I use this from Lee Valley…it works okay. I'm not sure, but most solvents will probably do an adequate job.


----------



## bbrooks (Jan 3, 2007)

I think someone mentioned WD-40 would also work too, but not tried it myself.


----------



## Dadoo (Jun 23, 2007)

First I'd like to thank you for your replies!

I was at Sears today and bought a quart of Acetone for $2.50, the Lee Valley product is $10.95+ for 500cc…I figured Acetone would be worth a try as it comes in much cheaper than the other stuff. If you have a stack of $100.00 blades though, you might want to try the pro stuff from Lee Valley. I have three 10" pitch coated blades to clean and this is what happened:

The Oldham blades immediately lost their paint…big deal. They also immediately lost the accumulated pitch as well! I then used a small brass bristle brush to "brush" its teeth. Excellent results. I then sprayed the acetone off with water and dryed the blades. Some remaining pitch was "caught between its teeth" and was removed easily with light applications to a wire wheel, attached to my bench grinder. My other blade is a Freud Diablo and has a teflon coat. The acetone didn't bother this coating at all. This is good! I finalized all three with a light coating of WD-40 and put them back on the rack.

Remember…I didn't soak these blades for more than a few minutes each. Overnight soaking may or may not harm the non-stick surfaces. I don't need to find out as the job is done. 
Oh…Smoking is bad for you and reacts violently with Acetone!

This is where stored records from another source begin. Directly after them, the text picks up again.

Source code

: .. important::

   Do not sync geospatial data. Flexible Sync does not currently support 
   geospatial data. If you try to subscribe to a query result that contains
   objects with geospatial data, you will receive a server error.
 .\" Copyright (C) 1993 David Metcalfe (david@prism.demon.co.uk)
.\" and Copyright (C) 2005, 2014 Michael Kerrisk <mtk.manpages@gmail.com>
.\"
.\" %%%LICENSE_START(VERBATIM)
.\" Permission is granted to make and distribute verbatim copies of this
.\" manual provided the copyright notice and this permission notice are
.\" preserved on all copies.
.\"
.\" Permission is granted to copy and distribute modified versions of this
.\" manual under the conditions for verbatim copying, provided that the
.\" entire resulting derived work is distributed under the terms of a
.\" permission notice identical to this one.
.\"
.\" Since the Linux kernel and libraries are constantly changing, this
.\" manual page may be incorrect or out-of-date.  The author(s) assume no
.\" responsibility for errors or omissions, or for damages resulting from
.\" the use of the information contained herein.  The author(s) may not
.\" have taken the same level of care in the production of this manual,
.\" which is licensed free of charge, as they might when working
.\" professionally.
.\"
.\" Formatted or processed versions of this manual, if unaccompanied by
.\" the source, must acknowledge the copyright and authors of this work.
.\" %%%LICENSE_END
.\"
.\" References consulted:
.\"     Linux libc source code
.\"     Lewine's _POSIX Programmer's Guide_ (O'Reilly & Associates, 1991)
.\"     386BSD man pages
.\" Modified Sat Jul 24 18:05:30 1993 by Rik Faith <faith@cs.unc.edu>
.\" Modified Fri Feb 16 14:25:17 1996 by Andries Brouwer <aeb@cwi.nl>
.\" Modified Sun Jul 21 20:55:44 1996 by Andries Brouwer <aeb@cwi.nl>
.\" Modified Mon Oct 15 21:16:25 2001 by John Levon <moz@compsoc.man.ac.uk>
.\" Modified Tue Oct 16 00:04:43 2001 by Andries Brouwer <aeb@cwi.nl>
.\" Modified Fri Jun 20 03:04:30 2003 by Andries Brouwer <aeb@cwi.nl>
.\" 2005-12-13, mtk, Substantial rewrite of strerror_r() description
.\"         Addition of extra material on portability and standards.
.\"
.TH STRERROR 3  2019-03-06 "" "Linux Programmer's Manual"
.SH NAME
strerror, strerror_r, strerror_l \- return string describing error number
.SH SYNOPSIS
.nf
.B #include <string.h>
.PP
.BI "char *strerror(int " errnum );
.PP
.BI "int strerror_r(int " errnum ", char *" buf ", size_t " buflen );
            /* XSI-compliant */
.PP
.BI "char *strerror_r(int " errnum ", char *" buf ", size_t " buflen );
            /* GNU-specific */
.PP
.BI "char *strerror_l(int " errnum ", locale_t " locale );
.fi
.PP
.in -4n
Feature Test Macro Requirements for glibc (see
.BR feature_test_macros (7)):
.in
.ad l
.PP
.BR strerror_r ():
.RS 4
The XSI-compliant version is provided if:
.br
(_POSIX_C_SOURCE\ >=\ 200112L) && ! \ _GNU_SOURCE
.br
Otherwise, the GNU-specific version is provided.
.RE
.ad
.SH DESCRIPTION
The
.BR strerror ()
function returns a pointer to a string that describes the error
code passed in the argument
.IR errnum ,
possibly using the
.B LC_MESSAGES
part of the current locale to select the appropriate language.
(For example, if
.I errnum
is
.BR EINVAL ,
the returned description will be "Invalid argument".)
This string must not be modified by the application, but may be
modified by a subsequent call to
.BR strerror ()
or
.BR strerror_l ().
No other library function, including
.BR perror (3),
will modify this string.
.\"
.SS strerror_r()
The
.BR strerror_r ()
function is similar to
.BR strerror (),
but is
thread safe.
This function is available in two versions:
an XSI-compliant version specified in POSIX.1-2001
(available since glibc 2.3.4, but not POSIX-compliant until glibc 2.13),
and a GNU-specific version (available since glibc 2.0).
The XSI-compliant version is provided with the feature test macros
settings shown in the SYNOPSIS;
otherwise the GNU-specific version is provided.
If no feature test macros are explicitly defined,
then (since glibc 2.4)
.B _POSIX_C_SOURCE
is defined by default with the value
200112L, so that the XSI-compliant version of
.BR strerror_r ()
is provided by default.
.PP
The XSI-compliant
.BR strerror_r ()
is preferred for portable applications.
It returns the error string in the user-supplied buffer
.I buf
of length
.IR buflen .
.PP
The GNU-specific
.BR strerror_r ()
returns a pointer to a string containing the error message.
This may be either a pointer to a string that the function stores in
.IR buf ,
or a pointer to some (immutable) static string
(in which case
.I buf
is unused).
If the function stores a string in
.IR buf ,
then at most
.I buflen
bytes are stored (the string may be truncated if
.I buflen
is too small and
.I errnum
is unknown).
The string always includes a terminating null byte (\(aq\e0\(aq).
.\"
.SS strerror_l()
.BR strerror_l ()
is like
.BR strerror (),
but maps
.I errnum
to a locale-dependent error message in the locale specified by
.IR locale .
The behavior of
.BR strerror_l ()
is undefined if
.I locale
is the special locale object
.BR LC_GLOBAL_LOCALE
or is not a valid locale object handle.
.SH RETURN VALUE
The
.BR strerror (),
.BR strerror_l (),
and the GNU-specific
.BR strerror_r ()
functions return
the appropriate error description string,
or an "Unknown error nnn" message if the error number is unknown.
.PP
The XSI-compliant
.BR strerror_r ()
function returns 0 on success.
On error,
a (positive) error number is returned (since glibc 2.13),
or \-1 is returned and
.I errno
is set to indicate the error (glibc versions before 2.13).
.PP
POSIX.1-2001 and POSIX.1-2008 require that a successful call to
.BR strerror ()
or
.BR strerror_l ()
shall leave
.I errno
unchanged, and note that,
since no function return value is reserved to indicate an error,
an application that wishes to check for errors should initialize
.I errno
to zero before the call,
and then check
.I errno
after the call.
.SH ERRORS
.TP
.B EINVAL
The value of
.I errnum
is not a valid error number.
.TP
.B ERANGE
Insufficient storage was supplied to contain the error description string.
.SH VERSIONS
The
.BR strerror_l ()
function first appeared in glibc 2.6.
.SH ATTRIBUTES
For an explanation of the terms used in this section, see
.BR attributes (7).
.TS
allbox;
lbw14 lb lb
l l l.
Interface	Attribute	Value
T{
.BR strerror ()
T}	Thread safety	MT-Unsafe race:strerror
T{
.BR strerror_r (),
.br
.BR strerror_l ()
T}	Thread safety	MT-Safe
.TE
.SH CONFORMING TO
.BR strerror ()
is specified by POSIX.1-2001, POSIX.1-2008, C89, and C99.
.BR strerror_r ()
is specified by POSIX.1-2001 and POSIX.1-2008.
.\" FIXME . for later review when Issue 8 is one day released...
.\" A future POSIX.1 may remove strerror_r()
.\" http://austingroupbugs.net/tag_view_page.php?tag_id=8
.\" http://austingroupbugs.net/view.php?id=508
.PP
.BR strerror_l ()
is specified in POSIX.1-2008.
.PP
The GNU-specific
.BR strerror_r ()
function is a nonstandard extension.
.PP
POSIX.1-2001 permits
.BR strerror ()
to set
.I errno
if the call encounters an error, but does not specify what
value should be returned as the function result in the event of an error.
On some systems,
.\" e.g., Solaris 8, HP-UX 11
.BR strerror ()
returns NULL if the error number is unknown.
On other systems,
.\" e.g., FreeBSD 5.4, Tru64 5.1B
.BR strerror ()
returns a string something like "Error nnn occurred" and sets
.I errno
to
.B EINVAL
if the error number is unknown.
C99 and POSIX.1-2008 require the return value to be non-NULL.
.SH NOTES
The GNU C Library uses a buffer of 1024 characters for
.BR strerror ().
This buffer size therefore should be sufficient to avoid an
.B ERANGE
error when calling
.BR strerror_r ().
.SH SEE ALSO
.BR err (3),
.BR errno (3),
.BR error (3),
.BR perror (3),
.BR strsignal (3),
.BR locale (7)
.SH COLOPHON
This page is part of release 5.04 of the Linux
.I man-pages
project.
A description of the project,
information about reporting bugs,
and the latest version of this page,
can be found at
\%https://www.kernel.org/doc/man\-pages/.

So don't smoke while doing this!


----------



## Woodminer (Aug 15, 2007)

My local tool guy gave me a sample of some really dandy stuff that is organic in nature (no stinking solvents and no risk of flames). I'll get the name for you. I tried it and it was like soap taking dirt off hands. Quick and easy, actually. Got down to slick and clean steel in nothing flat. I then treated it with one of the "*-Kote" products and have not had the problem since. Even cutting lots of pine and fir.


----------



## CedarFreakCarl (Apr 21, 2007)

I never thought of using acetone even though I've got a half gallon downstairs. I'll have to try it. Lord knows I've cleaned everything else with it. Too bad I just bought a can of the CMT orange stuff just yesterday. I've got 7 or 8 blades I need to clean (and sharpen). I'll have to do a comparison. I'll bet acetone wins. Of course
if you've got anything you value that's made of plastic, acetone will eat it up.

Thanks for the tip.


----------



## Woodminer (Aug 15, 2007)

The CMT orange stuff is a LOT easier on the lungs, too. That might be what my tool guy gave me. going down to see if I can find it now.

Tool guy said that the repairmen in his shop preferred the orange based stuff because it was easier on their hands and their lungs. Said their nasal passages did not hurt at the end of the day. 8^)


----------



## Woodminer (Aug 15, 2007)

Yup, it's the CMT Orange stuff. Works gooooood. Almost like magic.


----------